Relationships take a long time to build, but the feeling of falling in love happens in less than a minute. We review some scientific studies that prove it
Falling in love, that crucial event in life that probably happens less than you would like, can last an instant or years. All of the above, counting daisy petals and all that, that's what's really difficult, because you know perfectly well when you are in love when you can't get away from that person and every time you separate, you can't wait to see him or her again.
Now, not all romances begin in the fastest and most passionate way; some are simmering, in the distance or for many years. There are even some that return after a while. And also, those that perhaps less so, arise in a more rational way, without being entirely sure at the beginning. And it is precisely these that can generate a kind of anxiety, since one of the two tends to give more than the other, and then the nerves arise.
“Falling in love is a complex and multidimensional experience, in which there is a combination of physiological, psychological and social factors.”
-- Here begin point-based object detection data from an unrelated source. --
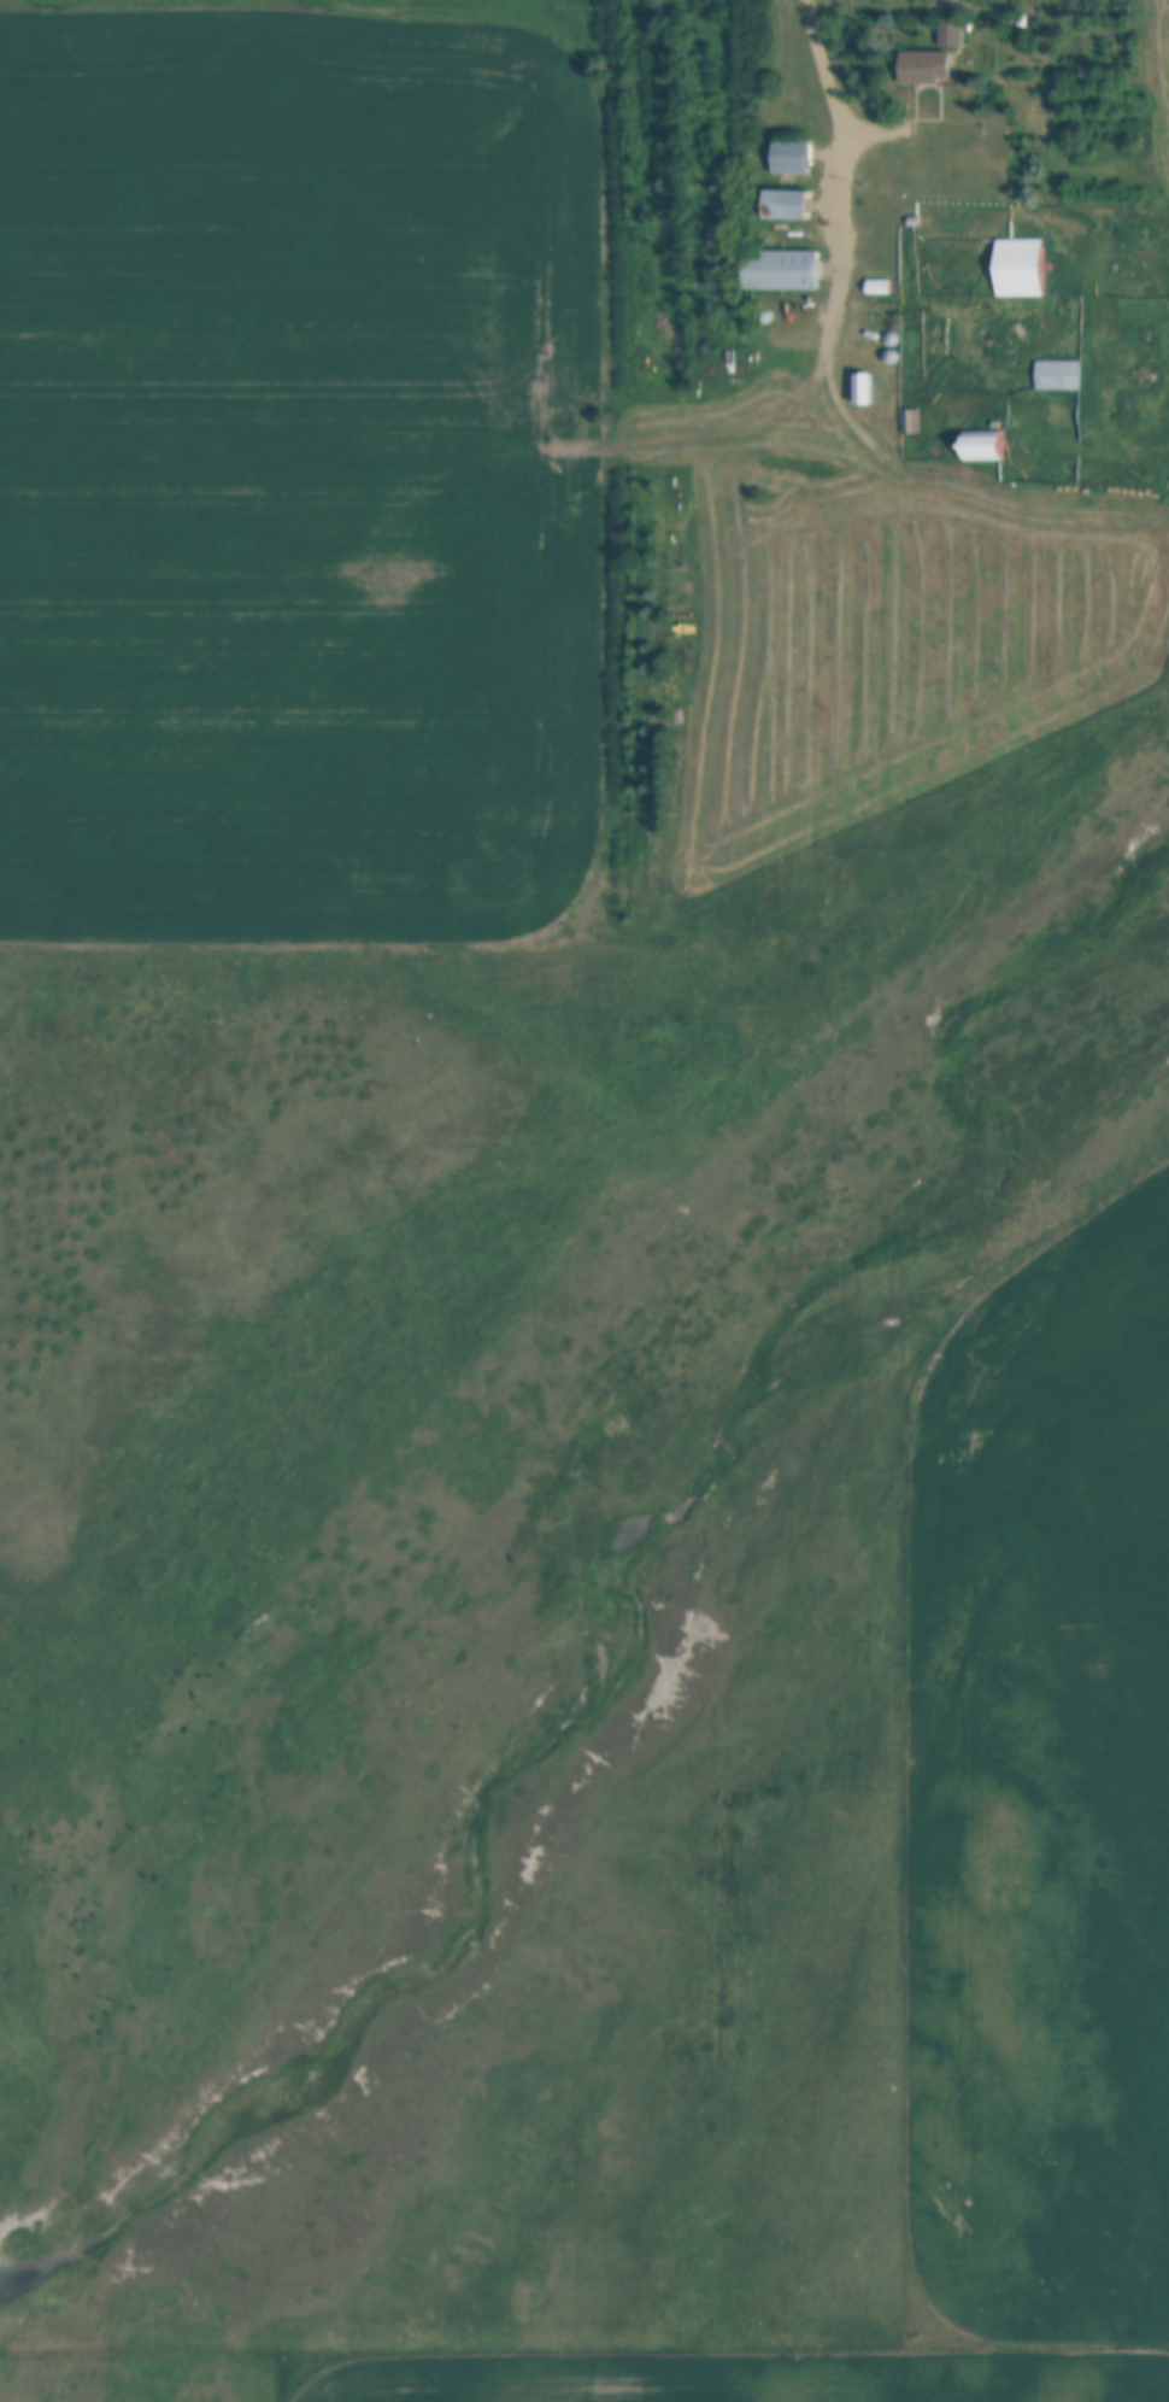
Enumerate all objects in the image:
building: (949, 32)
building: (923, 67)
building: (787, 158)
building: (781, 205)
building: (778, 270)
road: (846, 272)
building: (1018, 283)
building: (1056, 376)
building: (860, 390)

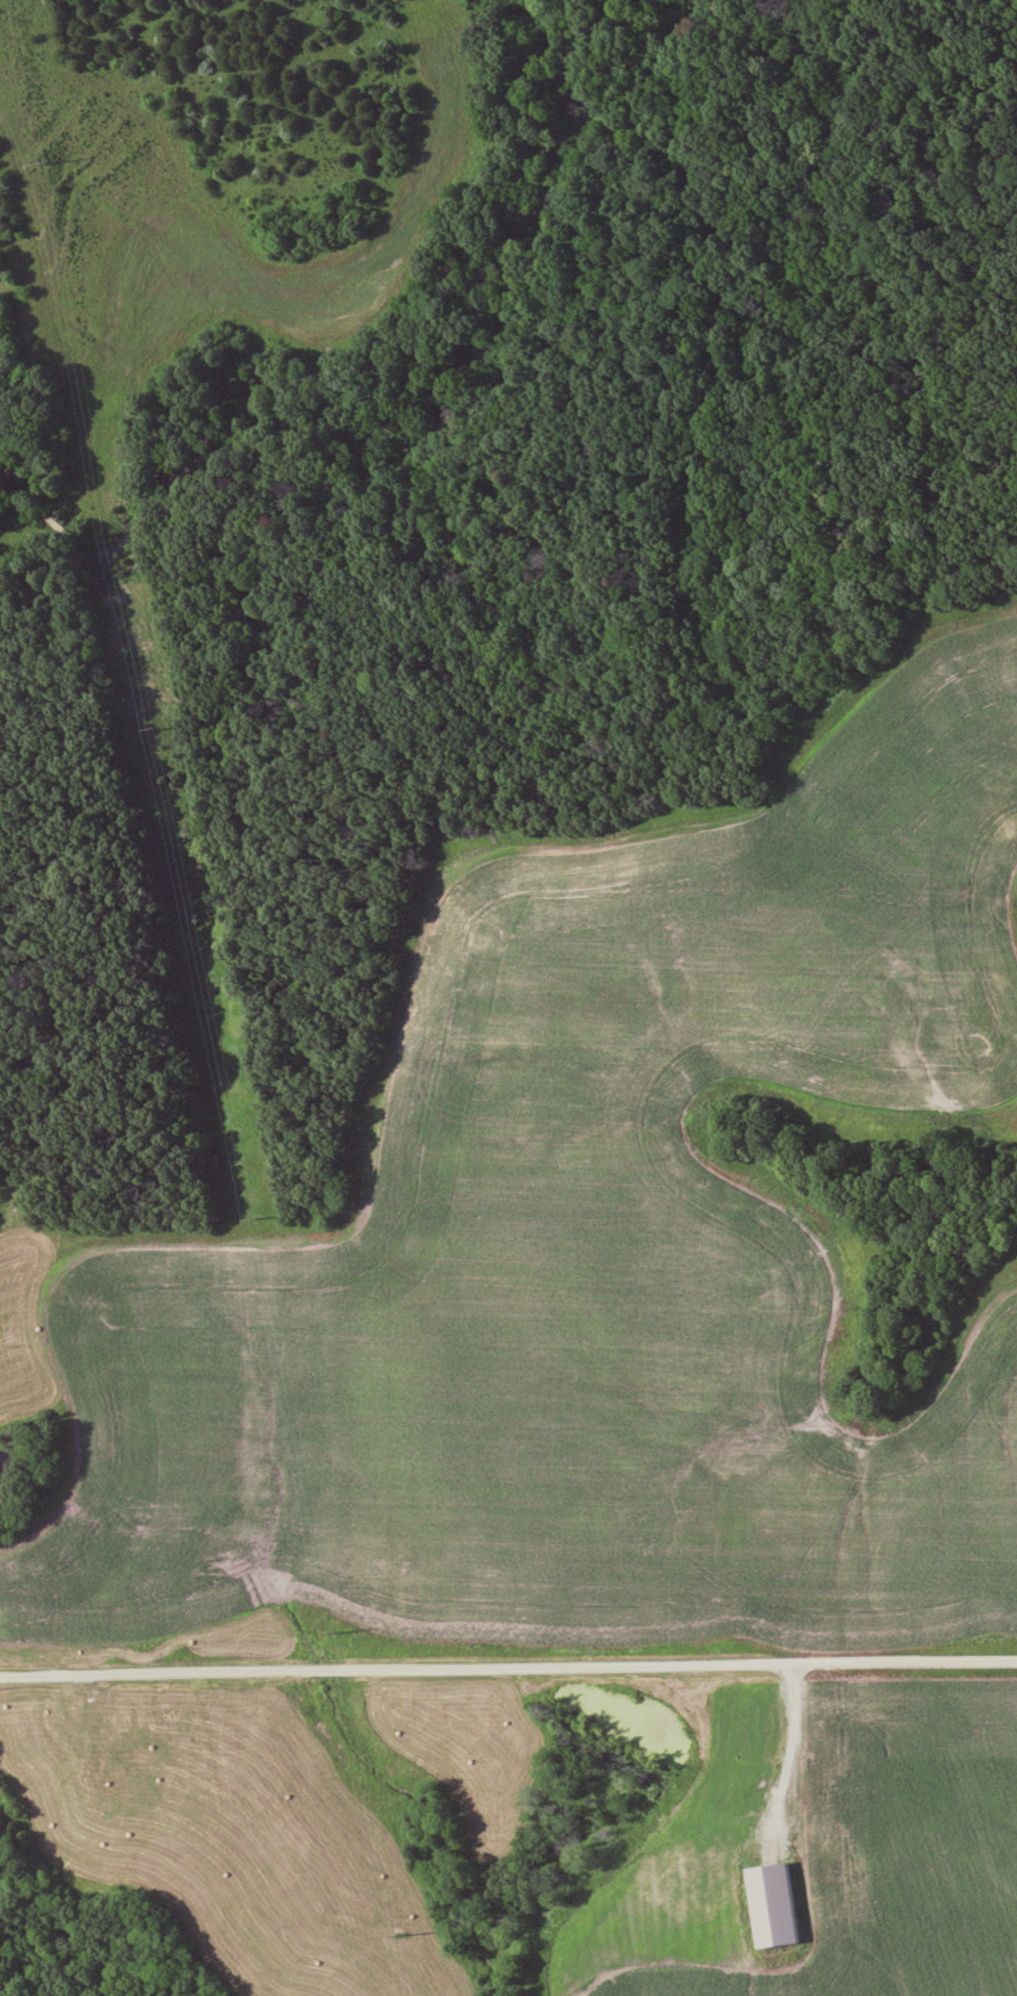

Normally, relationships always start with “I love you.” These are the magic words that set in motion what we might consider as an official couple relationship. According to a 2016 survey, people on average wait 144 days or five months to say it. The curious thing is that there are variations in terms of gender: according to a study published in the Journal of Personality and Social Psychology, men took much less time (97 days) than women (139 days), which means that women are more cautious than men when it comes to securing a partner relationship.
The physical effects of falling in love
It is one thing to recognize it and quite another to feel it. How long do we go from friendship or a feeling of affiliation to falling in love? According to a meta-analysis published in the Journal of Sexual Medicine, falling in love lasts only one fifth of a second, during which time there are 12 different areas of the brain that work simultaneously to release chemicals such as dopamine, oxytocin or adrenaline that cause “euphoric” feelings.
This could be the scientific and physiological basis of love, which generates some stress, even if it is positive or pleasurable. “It is important to understand that falling in love is a complex and multidimensional experience, in which there is a combination of physiological, psychological and social factors,” asserts LaTonya P. Washington, a sexologist and couples therapist, in a recent article in Best Life magazine that has collected these studies. “Given these factors, it's impossible to pin down an exact timeline for how long it takes the average person to fall in love.”
According to her, it depends on the circumstances in which it arises. “For example, one study found that those who meet online tend to fall in love faster than those who met through more traditional means, such as being friends or co-workers,” she says. Clearly, “personal experiences and individual beliefs influence how people view the process of falling in love. If someone has had a negative or traumatic experience in a previous relationship, they may be more skeptical or cautious about hooking up with another in the future.”
“Building a healthy, strong relationship requires continuous effort and reciprocal dedication.”
Be that as it may, everyone has their own timelines, which is why you shouldn't set fixed expectations. “It's important to remember that the timing of falling in love can vary by individual and relationship,” weighs Kerry Lauders, a couples therapist. “Some people may take very little time to forge an emotional bond, while others much longer. In addition, the amount of time two people have to get to know each other and build trust can also affect that timeline for falling in love.”
Finally, it should be noted, as Washington cautions, that building a healthy, long-term relationship is not the same as falling in love. “While the process of falling in love can be exciting and very exhilarating, that's only the first step in a longer journey,” she stresses. “Building a healthy and strong relationship requires continuous effort and reciprocal dedication.” Therefore, don't rush, but continually communicate with each other to see what they are feeling as time goes on.